Il sera en outre noté que la nécessité de prévoir des financements complémentaires pour finaliser les travaux de l'hôtel avait déjà été évoquée lors de l'assemblée générale du 27 juin 2016, même si l'ampleur des travaux n'avait pas été évoquée.

Enfin, la réalité du projet est établie par la production :

- des plans du projet,

- des justificatifs des démarches effectuées auprès de la marque Best Western pour être labelliser l'hôtel,

- de l'acquisition de 15 places de parking pour la somme de 450 000 euros pour se mettre en conformité avec le PLU dans le cadre de l'agrandissement de l'hôtel qui impose une place de parking par chambre,

- de la construction et de l'ouverture d'un SPA et d'un Business Center dans l'hôtel.

Il est ainsi démontré que la décision d'augmentation du capital répondait à l'intérêt social de la société.

Dès lors, même si l'augmentation du capital devait nécessairement avoir pour effet de diluer la participation de la société minoritaire, mise en difficulté par la résiliation de son contrat de service par l'hôtel, il n'est pas établi l'existence d'un abus de majorité.

Il n'y a pas lieu d'ordonner d'expertise.

La décision de première instance sera confirmée.

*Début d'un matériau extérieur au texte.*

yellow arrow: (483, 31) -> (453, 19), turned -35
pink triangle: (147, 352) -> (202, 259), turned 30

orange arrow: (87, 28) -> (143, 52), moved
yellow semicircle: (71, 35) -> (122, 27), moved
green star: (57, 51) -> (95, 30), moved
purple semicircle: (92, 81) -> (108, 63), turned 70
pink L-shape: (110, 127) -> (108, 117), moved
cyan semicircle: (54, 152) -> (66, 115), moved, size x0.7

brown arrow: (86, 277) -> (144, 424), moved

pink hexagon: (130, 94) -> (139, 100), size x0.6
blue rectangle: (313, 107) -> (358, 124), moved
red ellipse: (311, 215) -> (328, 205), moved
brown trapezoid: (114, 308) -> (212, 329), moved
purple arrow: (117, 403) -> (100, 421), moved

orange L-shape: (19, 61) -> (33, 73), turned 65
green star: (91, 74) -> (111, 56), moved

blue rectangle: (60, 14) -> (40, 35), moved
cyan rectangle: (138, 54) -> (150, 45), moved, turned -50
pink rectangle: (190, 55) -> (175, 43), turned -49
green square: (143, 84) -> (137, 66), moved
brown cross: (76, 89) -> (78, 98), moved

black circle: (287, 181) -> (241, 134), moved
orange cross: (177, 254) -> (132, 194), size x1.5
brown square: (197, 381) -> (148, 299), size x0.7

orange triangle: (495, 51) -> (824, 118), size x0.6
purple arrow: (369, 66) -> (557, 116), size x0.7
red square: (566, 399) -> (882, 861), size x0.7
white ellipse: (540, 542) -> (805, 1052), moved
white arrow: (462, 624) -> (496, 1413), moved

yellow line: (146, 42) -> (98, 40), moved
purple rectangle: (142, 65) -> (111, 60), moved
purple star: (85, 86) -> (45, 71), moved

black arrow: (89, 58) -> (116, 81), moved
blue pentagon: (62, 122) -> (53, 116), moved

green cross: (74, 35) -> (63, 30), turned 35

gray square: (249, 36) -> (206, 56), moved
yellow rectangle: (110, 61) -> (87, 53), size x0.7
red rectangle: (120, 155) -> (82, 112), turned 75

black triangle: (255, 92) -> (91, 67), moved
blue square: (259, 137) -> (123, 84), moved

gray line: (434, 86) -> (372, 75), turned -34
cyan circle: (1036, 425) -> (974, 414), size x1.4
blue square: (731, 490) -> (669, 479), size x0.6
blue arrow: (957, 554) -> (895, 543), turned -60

Les intimées qui n'établissent pas que l'appelante a usé de son droit d'agir en justice, à dessein de leur nuire, sera déboutée de sa demande de dommages et intérêts.

La société Evolutive Partner sera condamnée à verser la somme de 1500 euros à la société Quasard Participations et la somme de 1500 euros à la société Hôtel de Lamartine au titre des dispositions de l'article 700 du code de procédure civile.

Elle sera condamnée aux dépens d'appel.

PAR CES MOTIFS

La cour, statuant publiquement, par décision contradictoire et en dernier ressort,

Confirme la décision rendue le 3 mai 2019 par le tribunal de commerce de Bordeaux,

Y ajoutant

Condamne la société Evolutive Partner à verser la somme de 1500 euros à la société Quasard Participations et la somme de 1500 euros à la société Hôtel de Lamartine au titre des dispositions de l'article 700 du code de procédure civile,

Condamne la société Evolutive Partner aux dépens d'appel.